Pada masa lalu, permainan yang intinya adalah mempertahankan benteng ini hanya diselenggakan oleh dan untuk kerajaan. Artinya, hanya para remaja bangsawanlah yang melakukannya. Tujuannya, di samping untuk menghibur pejabat-pejabat istana dan keluarga kerajaan, juga untuk menanamkan rasa cinta tanah air dan menjunjung tinggi panji-panji kebesaran kerajaan (arajang[1]). Selain itu, melalui permainan ini anak-anak remaja kaum bangsawan akan terlatih dalam membela dan mempertahankan kerajaan dari serangan musuh.
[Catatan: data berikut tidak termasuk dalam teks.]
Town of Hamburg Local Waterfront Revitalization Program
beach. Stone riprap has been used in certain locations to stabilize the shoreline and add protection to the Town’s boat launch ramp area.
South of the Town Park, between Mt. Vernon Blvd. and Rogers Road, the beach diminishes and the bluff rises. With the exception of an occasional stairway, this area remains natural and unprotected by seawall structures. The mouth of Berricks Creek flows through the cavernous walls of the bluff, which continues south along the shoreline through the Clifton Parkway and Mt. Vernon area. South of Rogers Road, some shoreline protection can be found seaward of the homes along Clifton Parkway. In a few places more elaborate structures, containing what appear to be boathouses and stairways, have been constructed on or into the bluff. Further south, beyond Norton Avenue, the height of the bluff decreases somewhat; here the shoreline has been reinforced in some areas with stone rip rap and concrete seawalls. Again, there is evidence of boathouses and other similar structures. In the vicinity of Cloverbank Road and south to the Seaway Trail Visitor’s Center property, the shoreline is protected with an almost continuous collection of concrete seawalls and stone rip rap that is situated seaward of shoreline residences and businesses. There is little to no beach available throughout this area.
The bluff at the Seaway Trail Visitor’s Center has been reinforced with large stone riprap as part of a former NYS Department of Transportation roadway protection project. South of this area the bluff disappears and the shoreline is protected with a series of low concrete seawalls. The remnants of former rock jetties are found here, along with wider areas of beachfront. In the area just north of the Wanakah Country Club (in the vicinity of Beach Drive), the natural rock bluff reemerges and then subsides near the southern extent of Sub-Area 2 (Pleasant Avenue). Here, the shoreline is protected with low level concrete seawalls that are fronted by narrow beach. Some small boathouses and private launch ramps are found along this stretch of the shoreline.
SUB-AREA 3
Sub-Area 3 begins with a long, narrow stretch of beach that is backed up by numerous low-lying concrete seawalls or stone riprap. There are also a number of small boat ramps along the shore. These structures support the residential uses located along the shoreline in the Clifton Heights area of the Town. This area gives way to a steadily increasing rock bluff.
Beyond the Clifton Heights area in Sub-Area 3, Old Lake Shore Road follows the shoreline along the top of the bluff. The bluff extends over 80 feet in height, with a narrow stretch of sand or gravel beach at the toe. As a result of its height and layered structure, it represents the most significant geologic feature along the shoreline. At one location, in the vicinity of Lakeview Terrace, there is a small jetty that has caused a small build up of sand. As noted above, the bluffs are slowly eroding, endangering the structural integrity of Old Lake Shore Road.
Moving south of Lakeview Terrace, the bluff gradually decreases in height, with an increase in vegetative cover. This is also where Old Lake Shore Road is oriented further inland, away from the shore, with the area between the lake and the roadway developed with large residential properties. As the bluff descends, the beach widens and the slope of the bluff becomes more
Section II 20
Seiring dengan perkembangan zaman, ditambah dengan runtuhnya kerajaan Pitu Baba Binaga, maka permainan ini tidak hanya menjadi “milik” para bangsawan lagi, melainkan dewasa ini siapa saja dapat melakukannya.
Pemain
Permainan yang disebut sebagai makbenteng termasuk dalam kategori “keras” karena membutuhkan fisik yang kuat dan tenaga yang prima. Sehubungan dengan itu, maka permainan ini pada umumnya hanya dimainkan oleh anak laki-laki yang berusia sekitar 10--16 tahun. Bentuk permainan ini adalah beregu dengan anggota 4 orang.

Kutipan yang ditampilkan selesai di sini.